Quantum gate identification: error analysis, numerical results and optical experiment

TL;DR

This paper introduces a quantum gate identification method using quantum process tomography, demonstrating efficiency, robustness, and experimental validation on a single-qubit Hadamard gate.

Contribution

The paper presents a novel quantum gate identification algorithm with computational complexity $O(d^3)$, comparing favorably with existing methods and validated through optical experiments.

Findings

The algorithm achieves efficient quantum gate reconstruction.

It provides an error upper bound and robustness analysis.

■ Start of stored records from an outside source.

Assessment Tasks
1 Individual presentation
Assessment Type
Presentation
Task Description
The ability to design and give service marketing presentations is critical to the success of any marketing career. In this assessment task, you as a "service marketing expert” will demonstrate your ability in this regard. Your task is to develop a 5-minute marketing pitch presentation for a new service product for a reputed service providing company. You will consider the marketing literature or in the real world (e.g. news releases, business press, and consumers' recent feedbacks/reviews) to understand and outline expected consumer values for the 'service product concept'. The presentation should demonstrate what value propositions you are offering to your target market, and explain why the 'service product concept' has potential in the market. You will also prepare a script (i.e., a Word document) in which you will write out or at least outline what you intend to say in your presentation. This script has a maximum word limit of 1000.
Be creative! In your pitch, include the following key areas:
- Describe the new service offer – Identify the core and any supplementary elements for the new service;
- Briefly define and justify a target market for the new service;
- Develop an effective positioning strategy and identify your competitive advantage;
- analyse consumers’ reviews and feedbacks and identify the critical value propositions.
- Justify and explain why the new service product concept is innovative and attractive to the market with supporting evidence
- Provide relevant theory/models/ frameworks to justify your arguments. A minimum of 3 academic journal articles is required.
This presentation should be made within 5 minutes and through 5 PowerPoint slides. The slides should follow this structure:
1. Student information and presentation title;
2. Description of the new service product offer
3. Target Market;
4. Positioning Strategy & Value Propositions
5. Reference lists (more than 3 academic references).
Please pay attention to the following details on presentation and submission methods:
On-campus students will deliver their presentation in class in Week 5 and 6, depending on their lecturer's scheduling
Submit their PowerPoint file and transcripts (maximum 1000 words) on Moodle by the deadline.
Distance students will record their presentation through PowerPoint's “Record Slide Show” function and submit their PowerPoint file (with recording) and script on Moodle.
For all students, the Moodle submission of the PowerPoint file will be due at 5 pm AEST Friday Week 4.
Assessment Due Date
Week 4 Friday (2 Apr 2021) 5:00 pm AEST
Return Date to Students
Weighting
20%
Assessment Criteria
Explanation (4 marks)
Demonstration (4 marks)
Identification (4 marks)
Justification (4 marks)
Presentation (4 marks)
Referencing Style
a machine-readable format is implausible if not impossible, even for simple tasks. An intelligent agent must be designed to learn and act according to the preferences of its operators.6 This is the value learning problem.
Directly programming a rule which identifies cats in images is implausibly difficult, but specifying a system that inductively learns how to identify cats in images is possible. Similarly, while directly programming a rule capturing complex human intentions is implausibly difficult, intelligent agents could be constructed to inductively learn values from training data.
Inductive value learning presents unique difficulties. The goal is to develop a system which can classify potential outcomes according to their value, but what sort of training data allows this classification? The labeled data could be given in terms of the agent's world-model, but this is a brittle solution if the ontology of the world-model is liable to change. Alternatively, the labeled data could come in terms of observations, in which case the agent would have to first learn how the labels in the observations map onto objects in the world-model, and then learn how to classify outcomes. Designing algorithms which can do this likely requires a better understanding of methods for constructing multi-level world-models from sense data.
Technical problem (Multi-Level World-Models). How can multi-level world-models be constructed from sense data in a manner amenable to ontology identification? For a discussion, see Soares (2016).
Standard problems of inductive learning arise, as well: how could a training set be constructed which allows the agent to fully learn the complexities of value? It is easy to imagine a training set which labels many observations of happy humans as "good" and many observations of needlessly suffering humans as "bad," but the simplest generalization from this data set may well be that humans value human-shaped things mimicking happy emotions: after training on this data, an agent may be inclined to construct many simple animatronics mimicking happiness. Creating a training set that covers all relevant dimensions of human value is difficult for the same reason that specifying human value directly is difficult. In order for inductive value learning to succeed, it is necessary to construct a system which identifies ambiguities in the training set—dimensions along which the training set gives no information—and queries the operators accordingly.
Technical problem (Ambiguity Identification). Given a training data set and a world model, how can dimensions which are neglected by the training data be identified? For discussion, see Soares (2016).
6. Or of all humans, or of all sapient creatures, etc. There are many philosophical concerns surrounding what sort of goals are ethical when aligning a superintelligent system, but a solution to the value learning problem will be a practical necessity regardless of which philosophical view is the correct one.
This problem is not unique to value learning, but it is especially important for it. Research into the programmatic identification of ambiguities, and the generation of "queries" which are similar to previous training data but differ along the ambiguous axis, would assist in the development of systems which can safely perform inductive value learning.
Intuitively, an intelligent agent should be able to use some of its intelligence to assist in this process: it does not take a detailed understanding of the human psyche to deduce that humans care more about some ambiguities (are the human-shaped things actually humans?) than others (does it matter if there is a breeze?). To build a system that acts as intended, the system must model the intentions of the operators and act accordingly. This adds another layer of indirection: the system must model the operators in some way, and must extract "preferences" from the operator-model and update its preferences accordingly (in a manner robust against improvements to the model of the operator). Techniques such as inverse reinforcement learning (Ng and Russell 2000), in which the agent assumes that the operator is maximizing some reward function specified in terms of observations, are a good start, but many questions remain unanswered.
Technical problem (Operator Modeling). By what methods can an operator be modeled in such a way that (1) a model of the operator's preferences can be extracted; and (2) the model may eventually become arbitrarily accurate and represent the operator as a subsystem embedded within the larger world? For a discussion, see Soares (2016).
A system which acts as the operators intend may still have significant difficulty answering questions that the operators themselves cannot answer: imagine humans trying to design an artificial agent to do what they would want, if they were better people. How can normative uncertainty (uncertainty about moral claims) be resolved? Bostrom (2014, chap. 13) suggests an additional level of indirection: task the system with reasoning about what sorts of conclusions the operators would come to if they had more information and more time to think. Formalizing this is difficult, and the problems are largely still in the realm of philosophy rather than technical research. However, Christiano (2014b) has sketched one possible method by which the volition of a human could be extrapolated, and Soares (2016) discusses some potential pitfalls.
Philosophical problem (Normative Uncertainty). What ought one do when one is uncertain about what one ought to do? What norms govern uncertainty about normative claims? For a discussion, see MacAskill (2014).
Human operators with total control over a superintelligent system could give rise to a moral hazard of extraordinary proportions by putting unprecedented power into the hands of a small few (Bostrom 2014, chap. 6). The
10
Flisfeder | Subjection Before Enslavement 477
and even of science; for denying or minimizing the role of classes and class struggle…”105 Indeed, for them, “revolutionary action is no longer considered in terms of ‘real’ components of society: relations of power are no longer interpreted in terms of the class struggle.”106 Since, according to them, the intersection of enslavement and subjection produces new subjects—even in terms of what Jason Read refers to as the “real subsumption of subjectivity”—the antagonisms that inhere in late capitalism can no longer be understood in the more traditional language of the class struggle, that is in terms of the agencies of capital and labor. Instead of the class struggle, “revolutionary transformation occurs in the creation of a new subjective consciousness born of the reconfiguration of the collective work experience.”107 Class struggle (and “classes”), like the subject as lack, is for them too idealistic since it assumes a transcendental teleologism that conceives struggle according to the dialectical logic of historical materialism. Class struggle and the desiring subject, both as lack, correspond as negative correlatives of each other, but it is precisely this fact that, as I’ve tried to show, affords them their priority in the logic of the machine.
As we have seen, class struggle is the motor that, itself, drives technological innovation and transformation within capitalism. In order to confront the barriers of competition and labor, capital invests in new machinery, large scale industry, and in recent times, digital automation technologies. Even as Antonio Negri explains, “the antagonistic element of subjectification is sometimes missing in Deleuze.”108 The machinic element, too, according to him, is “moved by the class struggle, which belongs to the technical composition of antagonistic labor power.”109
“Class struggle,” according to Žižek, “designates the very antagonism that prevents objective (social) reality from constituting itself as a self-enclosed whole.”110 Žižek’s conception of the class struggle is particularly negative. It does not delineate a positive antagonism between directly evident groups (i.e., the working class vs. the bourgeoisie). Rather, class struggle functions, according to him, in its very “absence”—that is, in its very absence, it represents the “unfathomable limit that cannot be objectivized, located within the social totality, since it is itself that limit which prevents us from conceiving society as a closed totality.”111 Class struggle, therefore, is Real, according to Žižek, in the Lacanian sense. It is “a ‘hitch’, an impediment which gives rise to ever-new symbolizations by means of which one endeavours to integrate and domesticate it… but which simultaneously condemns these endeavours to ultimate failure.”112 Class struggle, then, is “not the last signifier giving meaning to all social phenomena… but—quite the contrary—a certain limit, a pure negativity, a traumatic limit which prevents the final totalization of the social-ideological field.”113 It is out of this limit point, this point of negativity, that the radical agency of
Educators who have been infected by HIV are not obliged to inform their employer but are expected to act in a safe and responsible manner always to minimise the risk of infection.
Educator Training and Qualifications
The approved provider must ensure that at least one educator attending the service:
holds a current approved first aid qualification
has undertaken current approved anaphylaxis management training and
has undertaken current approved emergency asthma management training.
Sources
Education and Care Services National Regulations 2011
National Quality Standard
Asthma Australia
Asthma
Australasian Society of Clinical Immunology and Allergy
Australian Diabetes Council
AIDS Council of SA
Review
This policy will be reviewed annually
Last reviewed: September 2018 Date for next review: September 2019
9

Experimental results confirm effectiveness on a Hadamard gate.

Abstract

The identification of an unknown quantum gate is a significant issue in quantum technology. In this paper, we propose a quantum gate identification method within the framework of quantum process tomography. In this method, a series of pure states are inputted to the gate and then a fast state tomography on the output states is performed and the data are used to reconstruct the quantum gate. Our algorithm has computational complexity $O(d^3)$ with the system dimension $d$. The algorithm is compared with maximum likelihood estimation method for the running time, which shows the efficiency advantage of our method. An error upper bound is established for the identification algorithm and the robustness of the algorithm against the purity of input states is also tested. We perform quantum optical experiment on single-qubit Hadamard gate to verify the effectiveness of the identification algorithm.